*Data provided*:
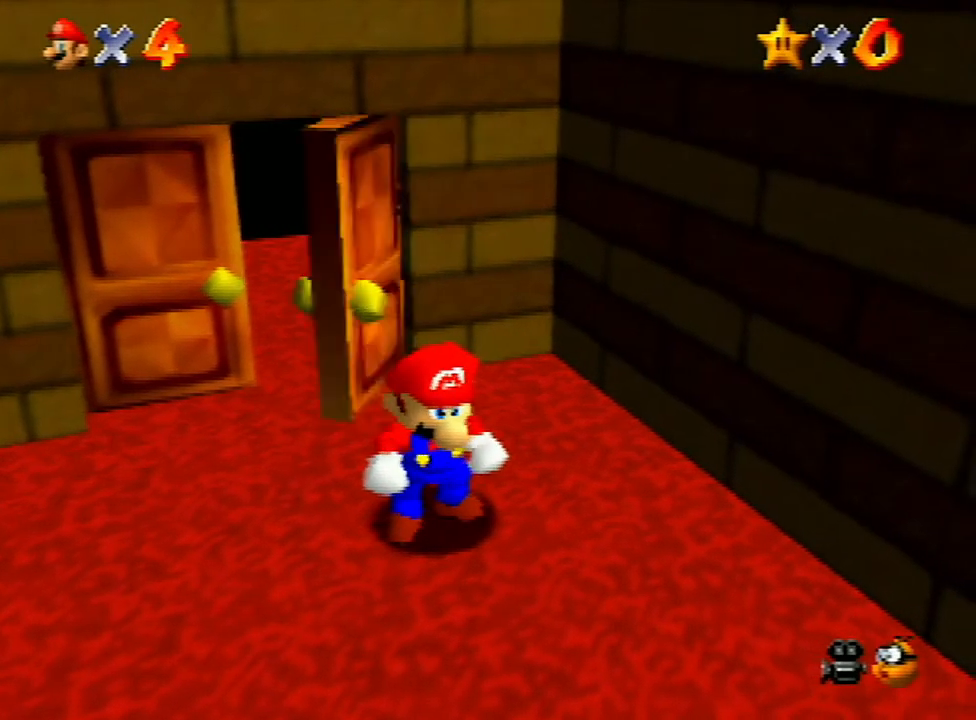
{"buttons": ["A"], "left_stick": "down-right", "events": [[467, "A", "down"]]}
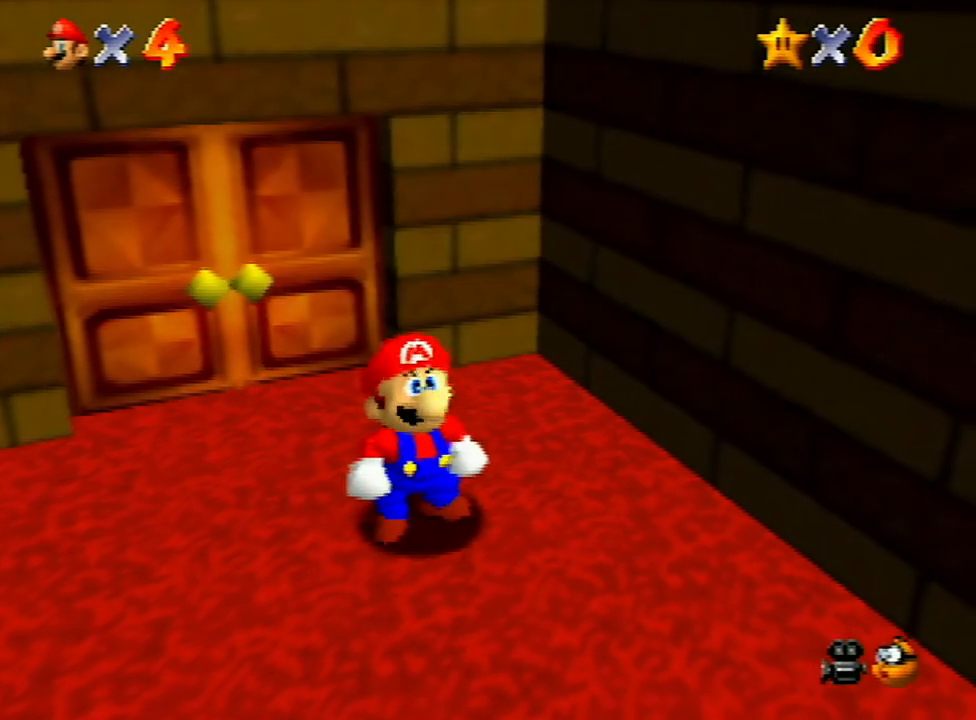
{"buttons": ["A"], "left_stick": "down-right", "events": [[67, "A", "up"], [100, "A", "down"], [167, "A", "up"], [300, "A", "down"], [333, "B", "down"], [367, "A", "up"], [367, "B", "up"], [400, "A", "down"], [400, "B", "down"], [467, "A", "up"], [467, "B", "up"], [500, "A", "down"]]}
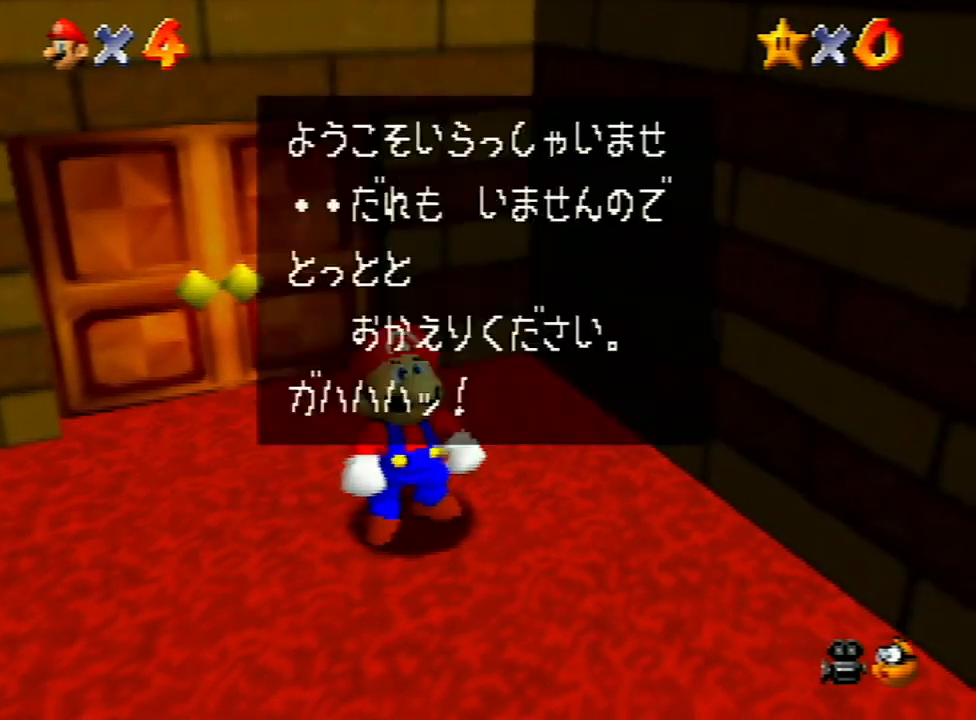
{"buttons": [], "left_stick": "down-right", "events": [[33, "B", "down"], [100, "A", "up"], [100, "B", "up"], [133, "A", "down"], [167, "B", "down"], [200, "A", "up"], [200, "B", "up"]]}
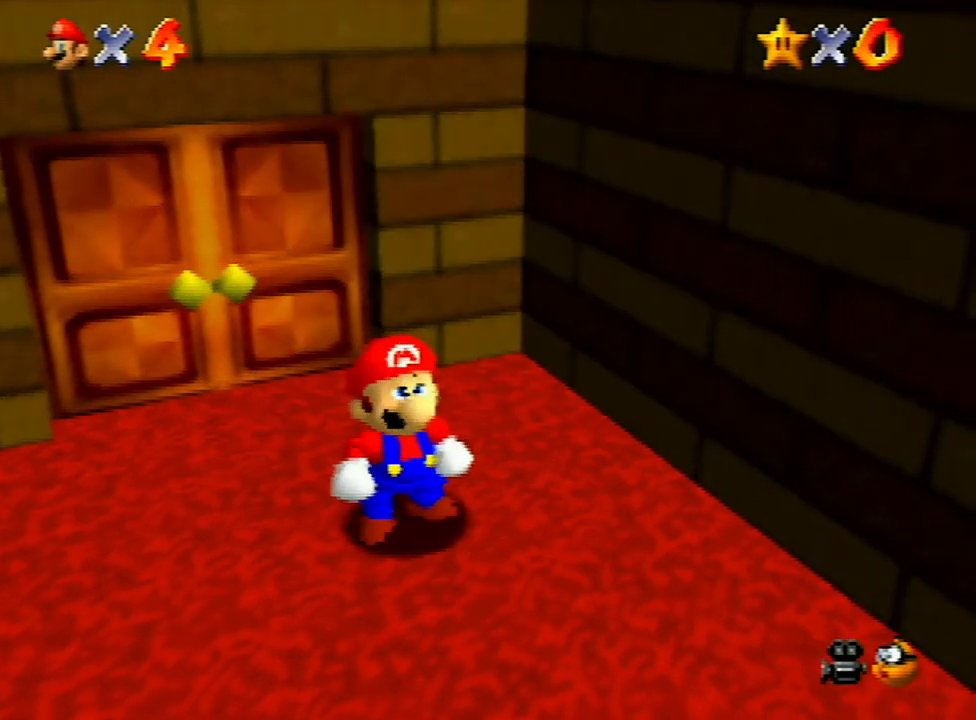
{"buttons": [], "left_stick": "down-right", "events": []}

*Exercise requirements*:
Could you copy each line above exactly as written, minus any pictures?

*Output for this exercise*:
{"buttons": ["A"], "left_stick": "down-right", "events": [[467, "A", "down"]]}
{"buttons": ["A"], "left_stick": "down-right", "events": [[67, "A", "up"], [100, "A", "down"], [167, "A", "up"], [300, "A", "down"], [333, "B", "down"], [367, "A", "up"], [367, "B", "up"], [400, "A", "down"], [400, "B", "down"], [467, "A", "up"], [467, "B", "up"], [500, "A", "down"]]}
{"buttons": [], "left_stick": "down-right", "events": [[33, "B", "down"], [100, "A", "up"], [100, "B", "up"], [133, "A", "down"], [167, "B", "down"], [200, "A", "up"], [200, "B", "up"]]}
{"buttons": [], "left_stick": "down-right", "events": []}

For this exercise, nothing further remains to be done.